Book Nine Days in Moscow

    Book Details:
  • Author : Mark Traficanto
  • Publisher : AuthorHouse
  • Release : 2009-07
  • ISBN : 1449005012
  • Pages : 328 pages

Download or read book Nine Days in Moscow written by Mark Traficanto and published by AuthorHouse. This book was released on 2009-07 with total page 328 pages. Available in PDF, EPUB and Kindle. Book excerpt: Nine Days in Moscow is a true story of a middle age man who travels to Russia to visit a friend. He wanted to see in person what he viewed in the history books as a child, and to enjoy the nightlife in Moscow that he had heard was very enjoyable. What he encountered was much more than history and a few Russian women. It was the most significant emotional event of his life. The people he met, the things he learned regarding the Russian culture, and the way that he was accepted, dramatically and permanently changed who he was as a person. As he deals with the hates and prejudices of his past, the people of Moscow lead him down a path of self-realization. He has flashbacks to the sixties and seventies, and as he faces his feelings one certain young lady Svetlana, will make an impact on him that he thought was never possible. God working through her will open his eyes to a people and culture that he never thought he would embrace. His experience will erase the one last hatred that he will let go. This is a journey from prejudice to understanding. It is a story of ignorance to discovery. It is a book about cultural differences and finding that common ground. It is a path of hate to one of love. But more than anything it is about change. It is about change of mindset, change of heart, change in your relationship with people and with God. It is that significant emotional event that rocks your soul and takes you to a place you have never been before. Nine Days In Moscow will tug on every emotion that you have.

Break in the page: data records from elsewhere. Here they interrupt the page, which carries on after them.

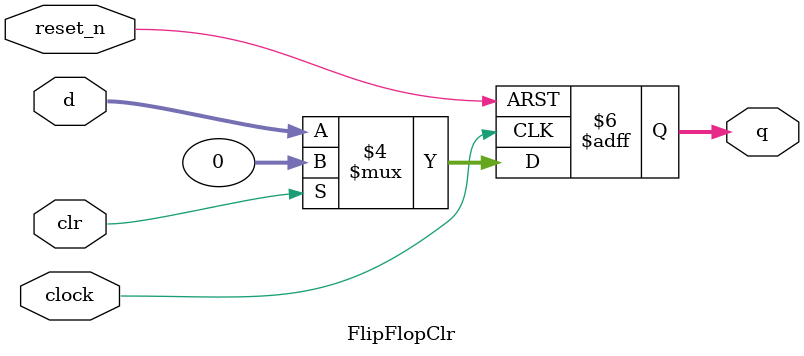
<source format=sv>

module FlipFlopClr
//-----------------Parameters-----------------\\
#(
    parameter WIDTH = 32  
)
//-----------------Ports-----------------\\
(
    input logic reset_n,
    input logic clock,
	 input logic clr,
    input logic [(WIDTH-1):0] d,
	 
    output logic [(WIDTH-1):0] q
	 
);

//-----------------Output logic-----------------\\
	always_ff @(posedge clock or negedge reset_n) begin
		 if (!reset_n) q <= {WIDTH{1'b0}};
		 
		 else if (clr) q <= {WIDTH{1'b0}};
		 
		 else       q <= d;
	end
endmodule

</source>
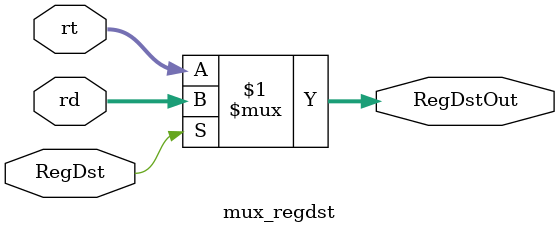
<source format=v>
module mux_regdst (
    input wire [4:0] rt,
    input wire [4:0] rd,
    input wire RegDst,
    output wire [4:0] RegDstOut
);
    assign RegDstOut = RegDst ? rd : rt;
endmodule
</source>
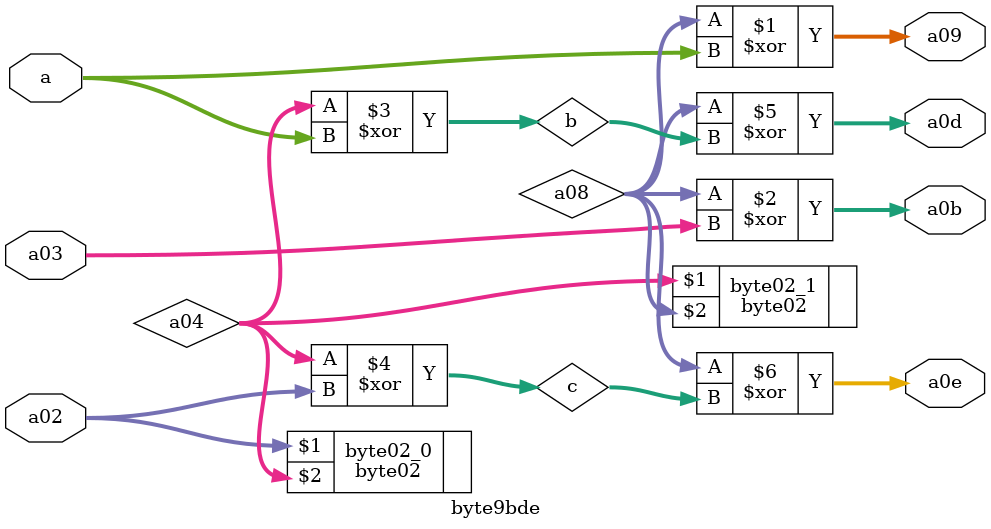
<source format=v>
module byte9bde(a,a02,a03,a09,a0b,a0d,a0e);

output[7:0] a09,a0b,a0d,a0e;
input[7:0] a,a02,a03;

wire [7:0] a04,a08,b,c;

byte02 byte02_0(a02,a04);
byte02 byte02_1(a04,a08);
assign a09=a08^a;
assign a0b=a08^a03;
assign b=a04^a;
assign c=a04^a02;
assign a0d=a08^b;
assign a0e=a08^c;

endmodule
</source>
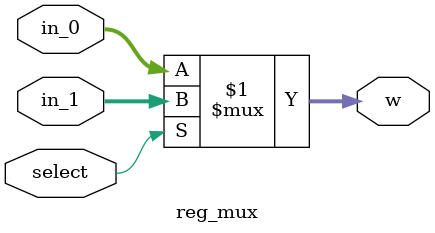
<source format=v>

module reg_mux (select , in_0 , in_1 , w);
	input select ;
	input [2:0] in_0 , in_1 ;
	output [2:0] w ;
	assign w = (select) ? in_1 : in_0 ;
endmodule

</source>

Book The Secret History of Moscow

Download or read book The Secret History of Moscow written by Ekaterina Sedia and published by Prime Books. This book was released on 2010-08 with total page 0 pages. Available in PDF, EPUB and Kindle. Book excerpt: Every city contains secret places. Moscow in the tumultuous 1990s is no different, its citizens seeking safety in a world below the streets -- a dark, cavernous world of magic, weeping trees, and albino jackdaws, where exiled pagan deities and faery-tale creatures whisper strange tales to those who would listen. Galina is a young woman caught, like her contemporaries, in the seeming lawlessness of the new Russia. In the midst of this chaos, her sister Maria turns into a jackdaw and flies away -- prompting Galina to join Yakov, a policeman investigating a rash of recent disappearances. Their search will take them to the underground realm of hidden truths and archetypes, to find themselves caught between reality and myth, past and present, honor and betrayal . . . the secret history of Moscow.